Let us first establish that a vector in 3-dimensions can be broken into 3 components:

The x-axis component $\hat{i}$,

The y-axis component $\hat{j}$, and

The z-axis component $\hat{k}$.

Each component of a vector depicts the magnitude of influence of that vector in a given direction. The $\hat{i}$, $\hat{j}$ and $\hat{k}$ represent unit vectors in the x-, y- and z-direction respectively, and the number that precedes them represent the magnitude of the vector in that direction.

Now, we have a body that can move only along the direction of the z-axis. This means that any distance that we take that this body covers will be in the z($\vec{k}$)-direction. Therefore, the distance that the body travels under the influence of the force can be represented by the displacement vector $\vec{S} = 0\hat{i}+0\hat{j}+4\hat{k}$.

The work done by the force $\vec{F} = -1\hat{i}+2\hat{j}+3\hat{k}$ to move the body by a distance $\vec{S} =4\hat{k}$ is given as the scalar product of the two, i.e.,:

$W = \vec{F}.\vec{S} = \left(-1\hat{i}+2\hat{j}+3\hat{k}\right). \left(4\hat{k}\right)$

$\Rightarrow W = \left(3\hat{k}\right). \left(4\hat{k}\right) = 12\;J$

Therefore, only the z-component of the force contributes to moving the body in the z-direction.

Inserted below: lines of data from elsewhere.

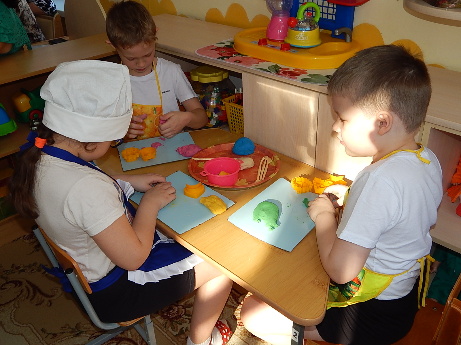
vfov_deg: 40.7
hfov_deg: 52.6
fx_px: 466
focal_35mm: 35
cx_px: 230
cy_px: 172
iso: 125
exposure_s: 1/160
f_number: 3.3
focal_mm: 6.1
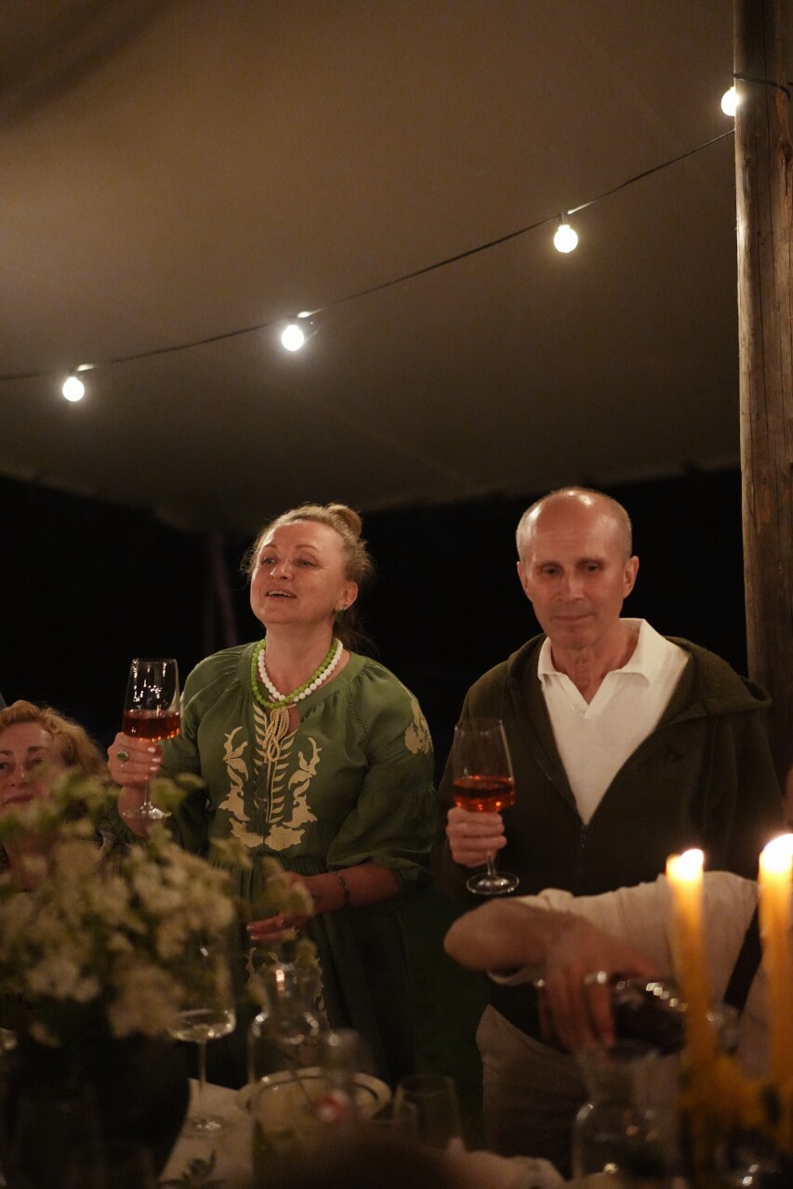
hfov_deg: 27.0
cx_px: 396
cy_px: 594
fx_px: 1652
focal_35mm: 50
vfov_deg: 39.6
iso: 16000
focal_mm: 50
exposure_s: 1/200
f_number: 1.4
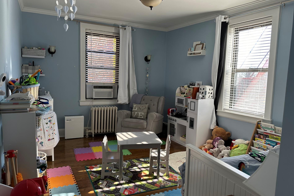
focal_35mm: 27
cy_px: 100
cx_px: 154
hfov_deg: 67.3
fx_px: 220
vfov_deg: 47.9
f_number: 1.78
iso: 80
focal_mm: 6.86
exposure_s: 1/166
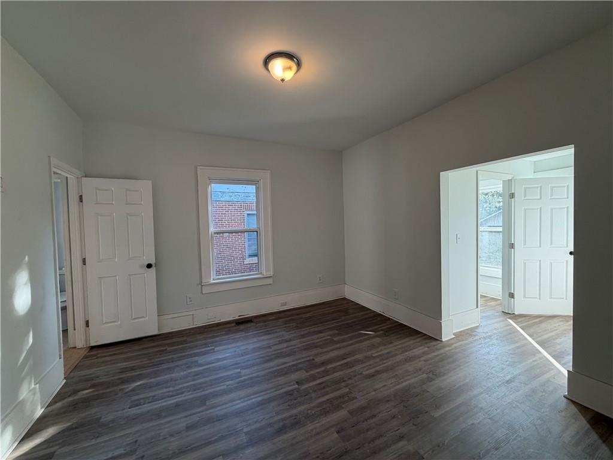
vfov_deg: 85.7
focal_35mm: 14
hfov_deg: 102.1
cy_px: 230
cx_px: 306
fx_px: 248
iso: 80
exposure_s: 1/120
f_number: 2.2
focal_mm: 2.22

Thus, the work done by the force in moving the body through a distance of $4\;m$ is $12\;J$

Remember that the dot product of two vectors results in a scalar quantity and hence is it not directional. Another form of expressing the dot product when instead of the individual components the angle $\theta$ between the two vectors is given is:

$W = \vec{F}.\vec{S} = |F||S|cos\theta$

In the above problem, we consider only $ W = \left(3\hat{k}\right). \left(4\hat{k}\right) $, which means $ W = 4 \times 3 \cos 0^{\circ} = 12\;J$ since $cos0^{\circ} =1$ . This is the same reason why we do not consider $\hat{i}.\hat{j}$ or $\hat{j}.\hat{k}$ or $\hat{i}.\hat{k}$ since for them, $\theta =90^{\circ} \Rightarrow cos 90^{\circ} = 0, \Rightarrow W=0$.

Therefore, the work done is numerically quantified only when the vectors are not perpendicular to each other and the vectors have non-zero components.